■ **WORK TASK**
Proceed with the text on the village of Dilove, beginning directly after its final sentence.
═════ SELECTED EXTRACT
Village in Zakarpattia Oblast, Ukraine

Dilove (Ділове; Trebušany; Terebesfejérpatak; Trebușeni; Дѣлове) is a village located in Rakhiv Raion of Zakarpattia Oblast in Ukraine.

There has been a marble quarry in the village since 1947.

== History ==

Dilove was first mentioned in writing in 1615 and belonged to the Kingdom of Hungary until the Treaty of Trianon in 1920, then to Czechoslovakia until 1939. From March 1939 until the Soviet occupation in 1944, it was in Hungary, then in Czechoslovakia again and from 1946, the Ukrainian SSR. Since 1991, the village has been part of independent Ukraine. Until 25 June 1946 it bore the Romanian name Trebushany (Требушани), but was then renamed to its current name.
══════════
═════ RECORDS SHOWN
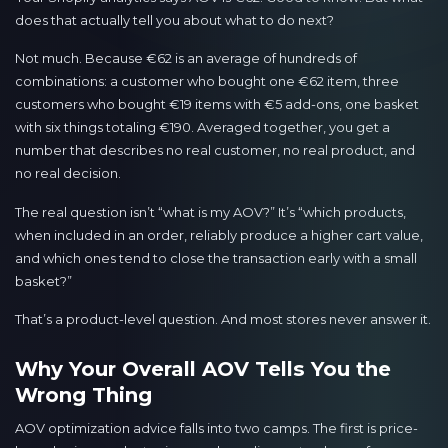
does that actually tell you about what to do next?
Not much. Because €62 is an average of hundreds of
combinations: a customer who bought one €62 item, three
customers who bought €19 items with €5 add-ons, one basket
with six things totaling €190. Averaged together, you get a
number that describes no real customer, no real product, and
no real decision.
The real question isn’t “what is my AOV?” It’s “which products,
when included in an order, reliably produce a higher cart value,
and which ones tend to close the transaction early with a small
basket?”
That’s a product-level question. And most stores never answer it.
Why Your Overall AOV Tells You the
Wrong Thing
AOV optimization advice falls into two camps. The first is price-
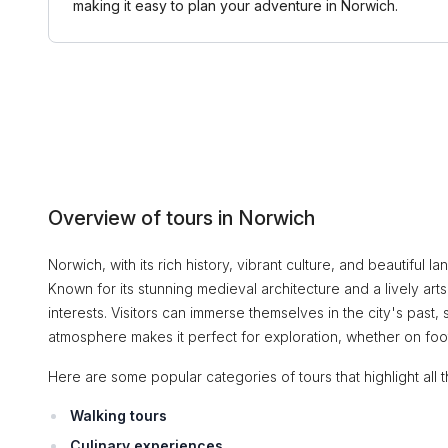
making it easy to plan your adventure in Norwich.
Overview of tours in Norwich
Norwich, with its rich history, vibrant culture, and beautiful l
Known for its stunning medieval architecture and a lively art
interests. Visitors can immerse themselves in the city's past, 
atmosphere makes it perfect for exploration, whether on foot
Here are some popular categories of tours that highlight all t
Walking tours
Culinary experiences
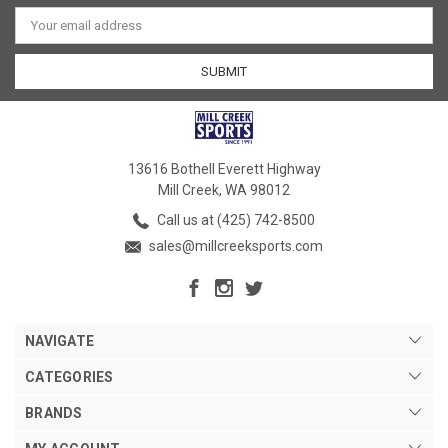
Email
Address
13616 Bothell Everett Highway
Mill Creek, WA 98012
Call us at (425) 742-8500
sales@millcreeksports.com
NAVIGATE
CATEGORIES
BRANDS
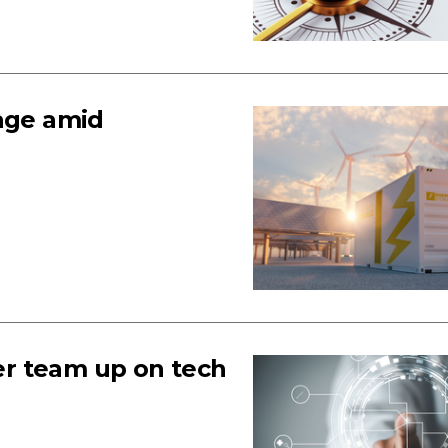
rage amid
r team up on tech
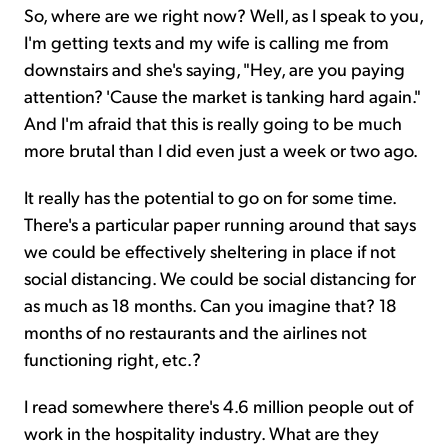
So, where are we right now? Well, as I speak to you,
I'm getting texts and my wife is calling me from
downstairs and she's saying, "Hey, are you paying
attention? 'Cause the market is tanking hard again."
And I'm afraid that this is really going to be much
more brutal than I did even just a week or two ago.
It really has the potential to go on for some time.
There's a particular paper running around that says
we could be effectively sheltering in place if not
social distancing. We could be social distancing for
as much as 18 months. Can you imagine that? 18
months of no restaurants and the airlines not
functioning right, etc.?
I read somewhere there's 4.6 million people out of
work in the hospitality industry. What are they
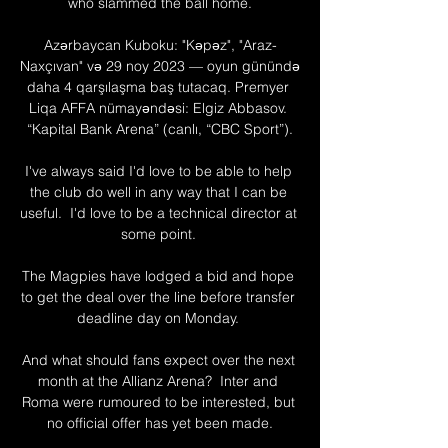
who slammed the ball home.

Azərbaycan Kuboku: "Kəpəz", "Araz-
Naxçıvan" və 29 noy 2023 — oyun günündə 
daha 4 qarşılaşma baş tutacaq. Premyer 
Liqa AFFA nümayəndəsi: Elgiz Abbasov. 
“Kapital Bank Arena” (canlı, “CBC Sport”).

I've always said I'd love to be able to help 
the club do well in any way that I can be 
useful.  I'd love to be a technical director at 
some point. 

The Magpies have lodged a bid and hope 
to get the deal over the line before transfer 
deadline day on Monday. 

And what should fans expect over the next 
month at the Allianz Arena?  Inter and 
Roma were rumoured to be interested, but 
no official offer has yet been made.
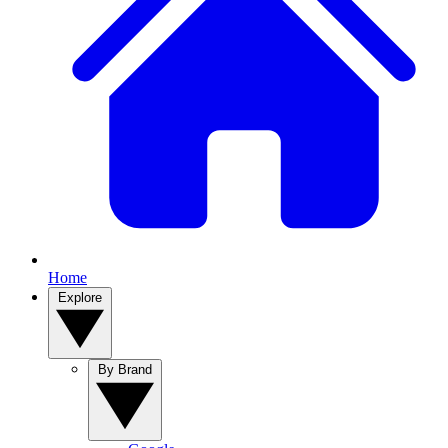
Home
Explore
By Brand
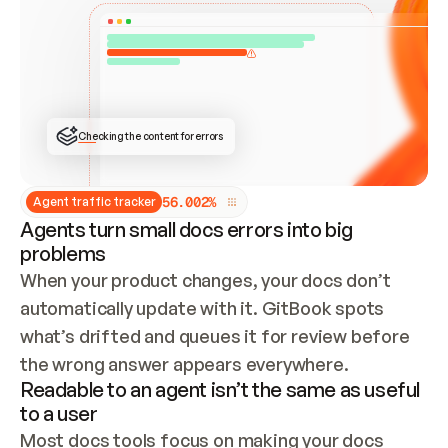
ONCE CONNECTED, CHECK WHETHER THESE DOCS 
ALREADY HAVE A GITBOOK SITE — LOOK AT THE 
REPO'S GIT SYNC STATE AND LIST MY ORG'S 
SITES. IF A SITE EXISTS, DON'T CREATE A 
DUPLICATE: SWITCH TO UPDATING IT (EDIT 
LOCALLY AND PUSH IF GIT SYNC IS WIRED, OR 
OPEN A CHANGE REQUEST). CREATE A NEW SITE 
ONLY IF NOTHING EXISTS.  
## BUILD AND PUBLISH
CREATE THE SITE WITH THE GITBOOK MCP 
Checking the content for errors
TOOLS, IMPORT MY CONTENT, AND PUBLISH. 
SKIP GIT SYNC FOR THIS FIRST PUBLISH — 
OFFER IT ONCE THE SITE IS LIVE. FETCH THE 
LIVE URL TO CONFIRM IT LOADS, THEN GIVE 
IT TO ME.
5
6
.
0
0
2
%
Agent traffic tracker
Agents turn small docs errors into big
problems
When your product changes, your docs don’t 
automatically update with it. GitBook spots 
what’s drifted and queues it for review before 
the wrong answer appears everywhere.
Readable to an agent isn’t the same as useful
to a user
Most docs tools focus on making your docs 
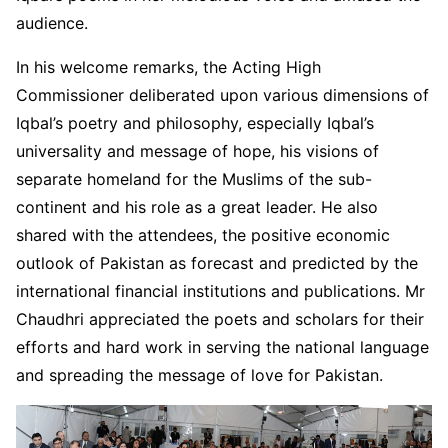
audience.
In his welcome remarks, the Acting High
Commissioner deliberated upon various dimensions of
Iqbal’s poetry and philosophy, especially Iqbal’s
universality and message of hope, his visions of
separate homeland for the Muslims of the sub-
continent and his role as a great leader. He also
shared with the attendees, the positive economic
outlook of Pakistan as forecast and predicted by the
international financial institutions and publications. Mr
Chaudhri appreciated the poets and scholars for their
efforts and hard work in serving the national language
and spreading the message of love for Pakistan.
══════════
■ **ANSWER BOX**
==Demographics==
Native language as of the Ukrainian Census of 2001:
- Ukrainian 98.84%
- Russian 0.45%
- Hungarian 0.41%
- Moldovan (Romanian) 0.07%
- Romanian (self-declared) 0.07%
- Belarusian 0.04%

==Tourism==

Dilove gained notoriety through the 2 m high geodesic monument erected in 1887, a concrete obelisk, which, according to calculations by the Cartographic Institute of the Austro-Hungarian Monarchy, represents the geographical midpoint of Europe. A plaque on it has an inscription written in Latin.